Así me salen los poemas y en general los textos. Hay un principio que me impide extenderme en la escritura, y cuando ello sucede se fracciona, se divide para alcanzar determinada longitud literaria, de tal forma que en realidad son múltiples fragmentos. El proyecto por el que me dieron la beca del Sistema Nacional de Creadores es una novela fragmentaria, es un amplio homenaje al texto breve.

¿Qué autores marcaron tu ruta literaria?
En primer lugar, la Biblia. Esta fue la obra con la que me inicié en la lectura y que me dio una visión de la vida. Los poetas que comenzaron a modelarme fueron poetas caribeños, poetas de la región donde yo vivía. Leo a un narrador como Salvador Salazar Arrué y me sorprenden los relatos sencillos y humanos, impresiones de su entorno.  Me deslumbra Saint John Perse; El Conde de Lautremont significa un encuentro impactante con las letras porque advierto que llegar a ese nivel literario es casi imposible, pero al mismo tiempo me arroja a los brazos de los poetas malditos, especialmente de Baudelaire, quien cambió mi vida. Descubro un horizonte poético deslumbrante, lleno de ritmo, de música y de imágenes.

¿Qué privilegias de estas últimas virtudes que señalas?
La música y la idea. A veces puede salir una imagen, y de hecho surge, pero no me detiene el no encontrarla, sigo adelante.
Eres coordinador de talleres literarios desde hace muchos años. ¿Qué buscas con dicha actividad?
Nada en particular. Como poeta me siento obligado a buscar los ámbitos que me alimenten y en los que yo pueda ofrecer algo de mí. Seguramente por la misma razón buscamos estar cerca de las editoriales, de las revistas, de los suplementos culturales, de las tertulias, de los amigos con quienes podemos platicar de temas literarios, de nuestras lecturas, de nuestros intereses comunes.
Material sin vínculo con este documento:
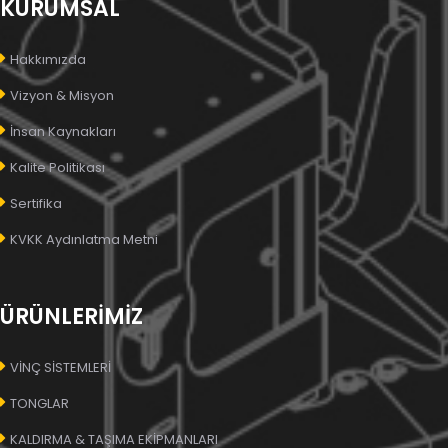
KURUMSAL
Hakkımızda
Vizyon & Misyon
İnsan Kaynakları
Kalite Politikası
Sertifika
KVKK Aydınlatma Metni
ÜRÜNLERİMİZ
VİNÇ SİSTEMLERİ
TONGLAR
KALDIRMA & TAŞIMA EKİPMANLARI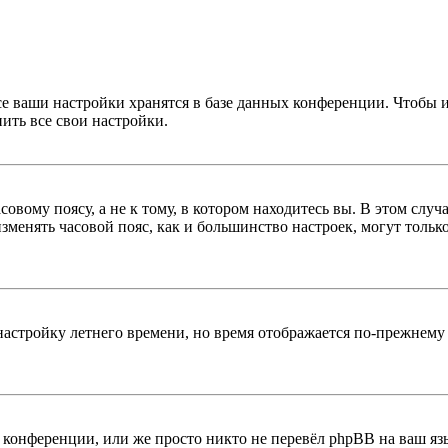
се ваши настройки хранятся в базе данных конференции. Чтобы 
ить все свои настройки.
овому поясу, а не к тому, в котором находитесь вы. В этом случ
 изменять часовой пояс, как и большинство настроек, могут толь
настройку летнего времени, но время отображается по-прежнему 
конференции, или же просто никто не перевёл phpBB на ваш яз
¿Qué resultados has tenido con tu talleristas?, ¿Has logrado formar o impulsar algunos escritores de tiempo completo?
Las primeras generaciones con las que trabajé sí, pues eran becarios y estaban ya encaminados como escritores. Otros grupos son de principiantes, con algunos que no saben ni escribir, pero han dado sus frutos. En los talleristas que vienen decididos o conscientes de que en la vida sólo podrán ser escritores, he visto el mismo gesto que marcó mi infancia, la misma línea que apunta hacia fuera, más allá de uno.